Finite-Blocklength Results for the A-channel: Applications to Unsourced Random Access and Group Testing

TL;DR

This paper derives finite-blocklength bounds for the A-channel, demonstrating its applications in unsourced random access and group testing, and proposing improved decoding and testing matrix constructions.

Contribution

It introduces finite-blocklength achievability bounds for the A-channel and connects these results to enhanced group testing and random access methods.

Findings

Achieves bounds for error probabilities in group testing with A-channel codes.

Provides constructions of group testing matrices with sub-linear decoding time.

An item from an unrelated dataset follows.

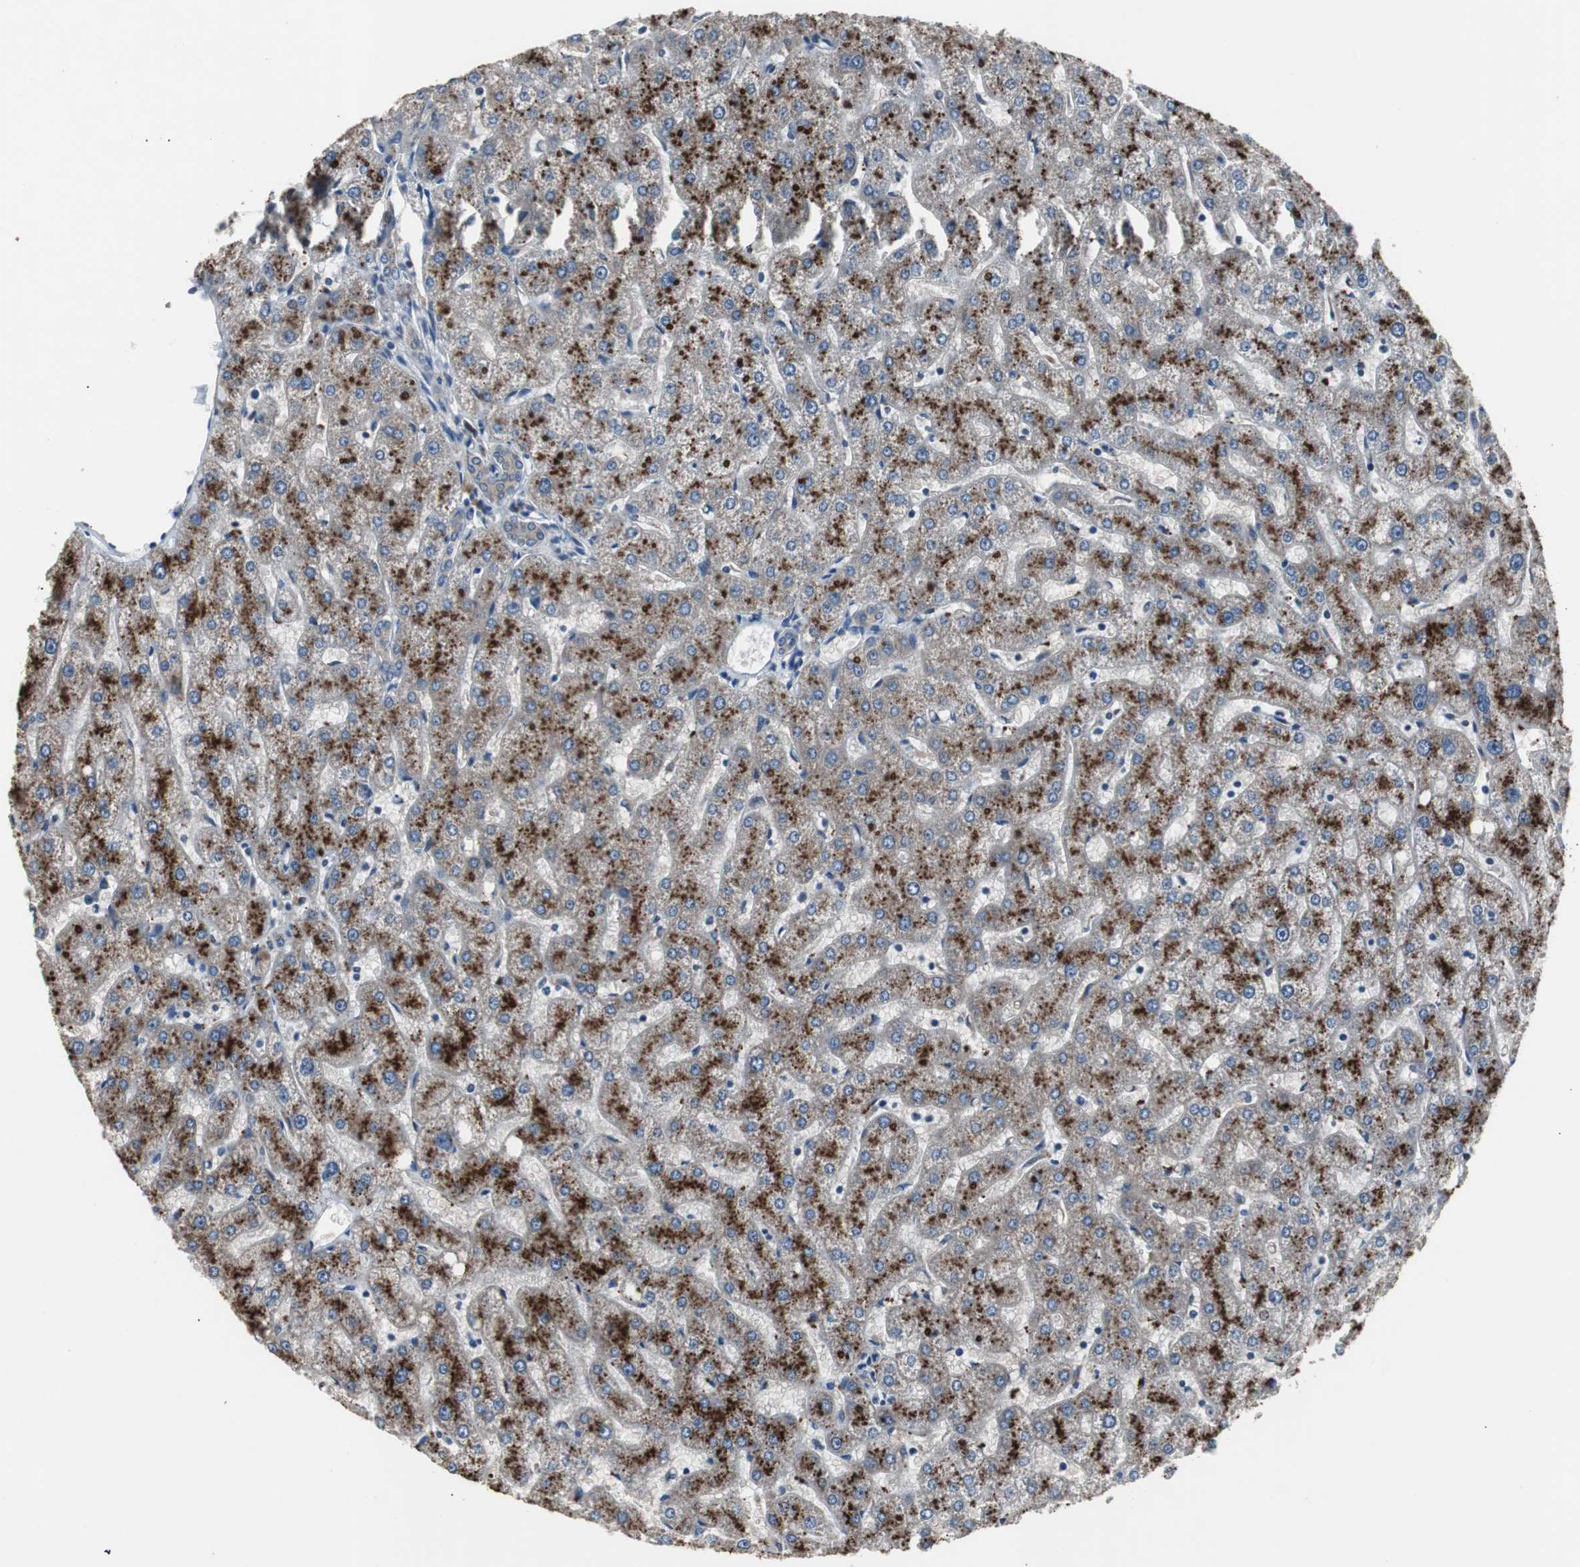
{"staining": {"intensity": "weak", "quantity": ">75%", "location": "cytoplasmic/membranous"}, "tissue": "liver", "cell_type": "Cholangiocytes", "image_type": "normal", "snomed": [{"axis": "morphology", "description": "Normal tissue, NOS"}, {"axis": "topography", "description": "Liver"}], "caption": "Brown immunohistochemical staining in benign liver displays weak cytoplasmic/membranous expression in approximately >75% of cholangiocytes.", "gene": "PCYT1B", "patient": {"sex": "male", "age": 67}}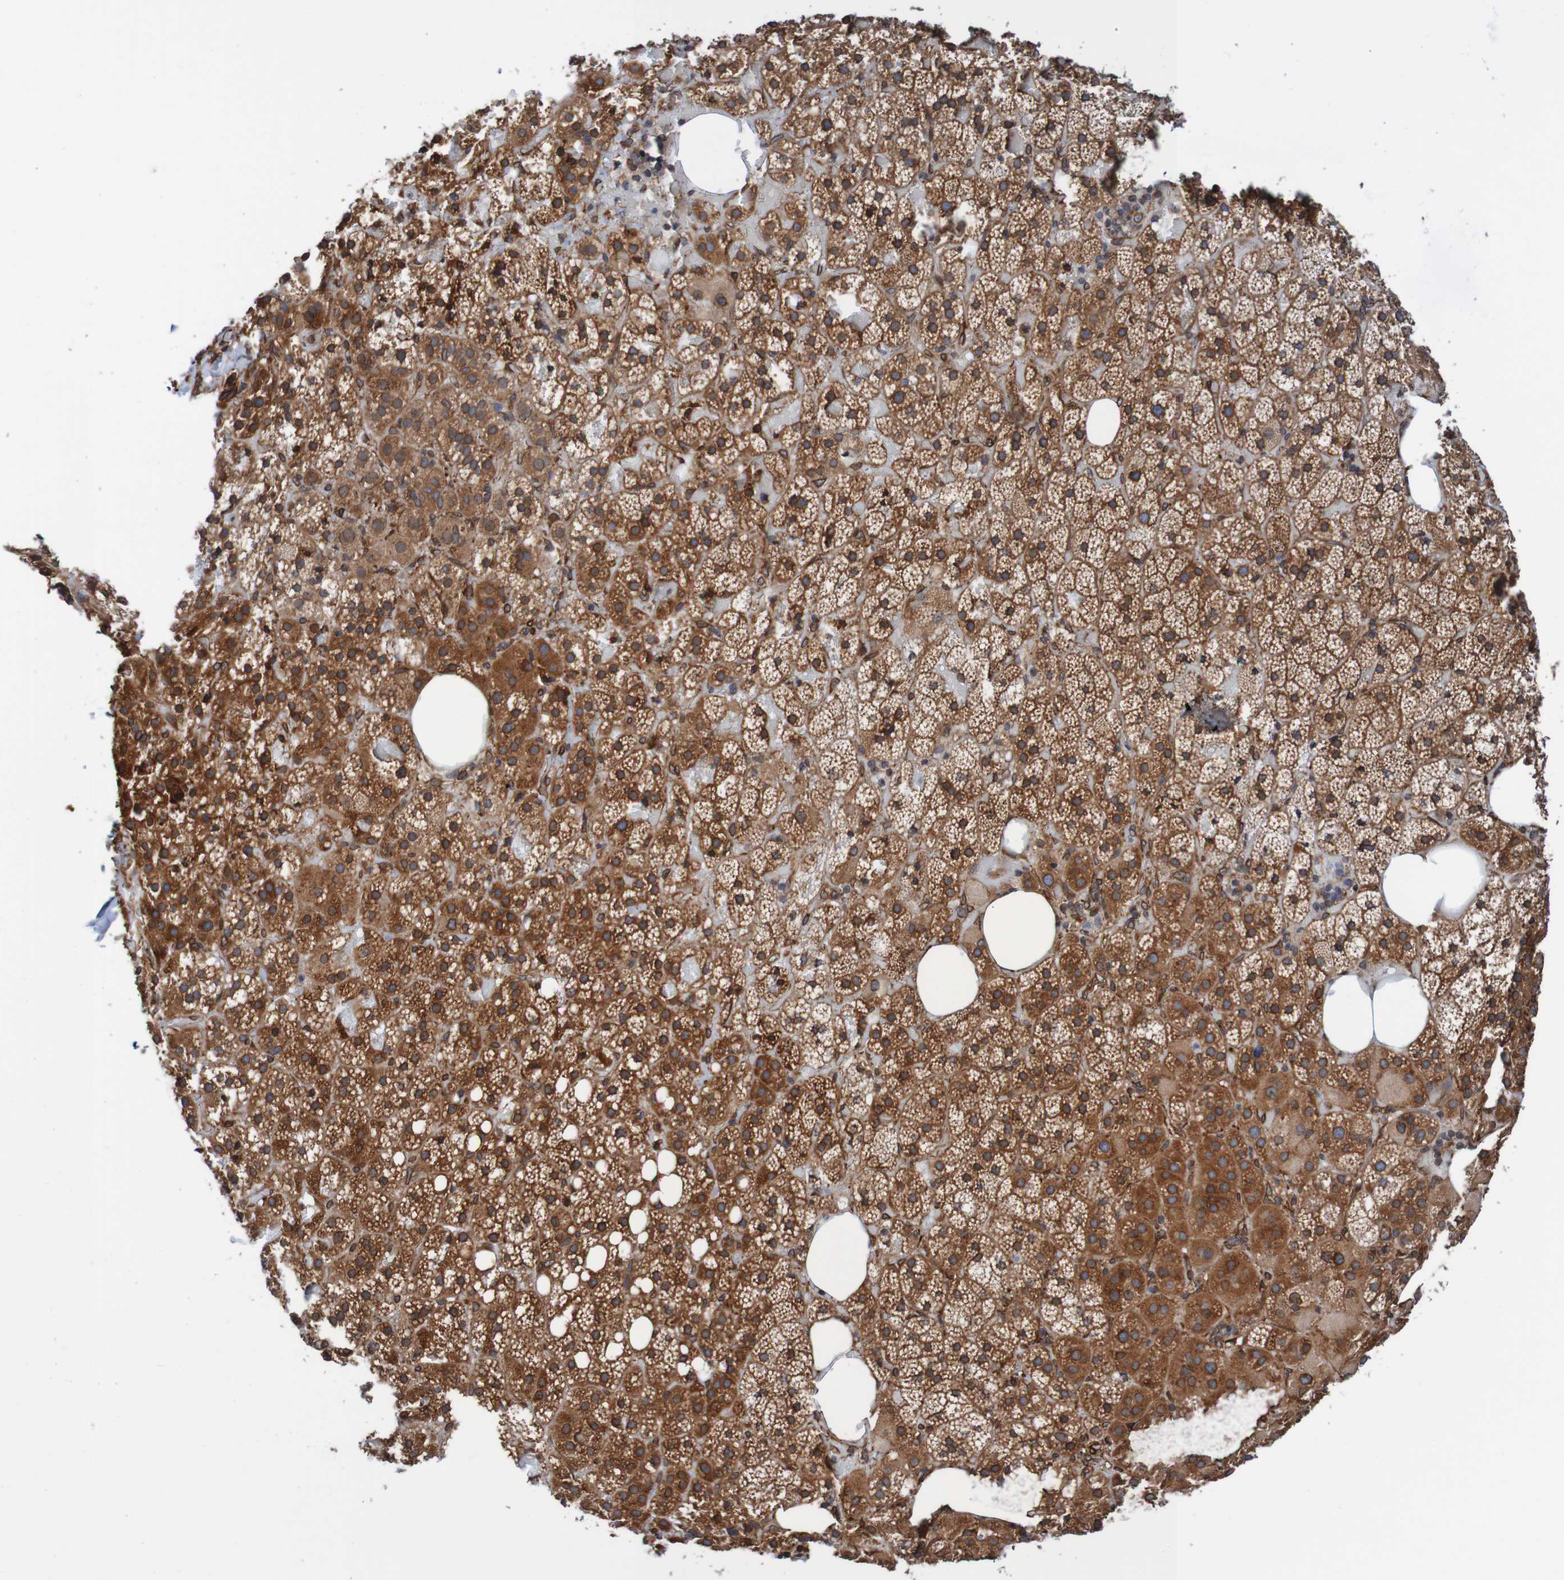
{"staining": {"intensity": "moderate", "quantity": ">75%", "location": "cytoplasmic/membranous"}, "tissue": "adrenal gland", "cell_type": "Glandular cells", "image_type": "normal", "snomed": [{"axis": "morphology", "description": "Normal tissue, NOS"}, {"axis": "topography", "description": "Adrenal gland"}], "caption": "The image exhibits staining of unremarkable adrenal gland, revealing moderate cytoplasmic/membranous protein positivity (brown color) within glandular cells. (brown staining indicates protein expression, while blue staining denotes nuclei).", "gene": "TMEM109", "patient": {"sex": "female", "age": 59}}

Shows asymptotic optimality in the number of tests for certain group testing scenarios.

Abstract

We present finite-blocklength achievability bounds for the unsourced A-channel. In this multiple-access channel, users noiselessly transmit codewords picked from a common codebook with entries generated from a $q$-ary alphabet. At each channel use, the receiver observes the set of different transmitted symbols but not their multiplicity. We show that the A-channel finds applications in unsourced random-access (URA) and group testing. Leveraging the insights provided by the finite-blocklength bounds and the connection between URA and non-adaptive group testing through the A-channel, we propose improved decoding methods for state-of-the-art A-channel codes and we showcase how A-channel codes provide a new class of structured group testing matrices. The developed bounds allow to evaluate the achievable error probabilities of group testing matrices based on random A-channel codes for arbitrary numbers of tests, items and defectives. We show that such a construction asymptotically achieves the optimal number of tests. In addition, every efficiently decodable A-channel code can be used to construct a group testing matrix with sub-linear recovery time.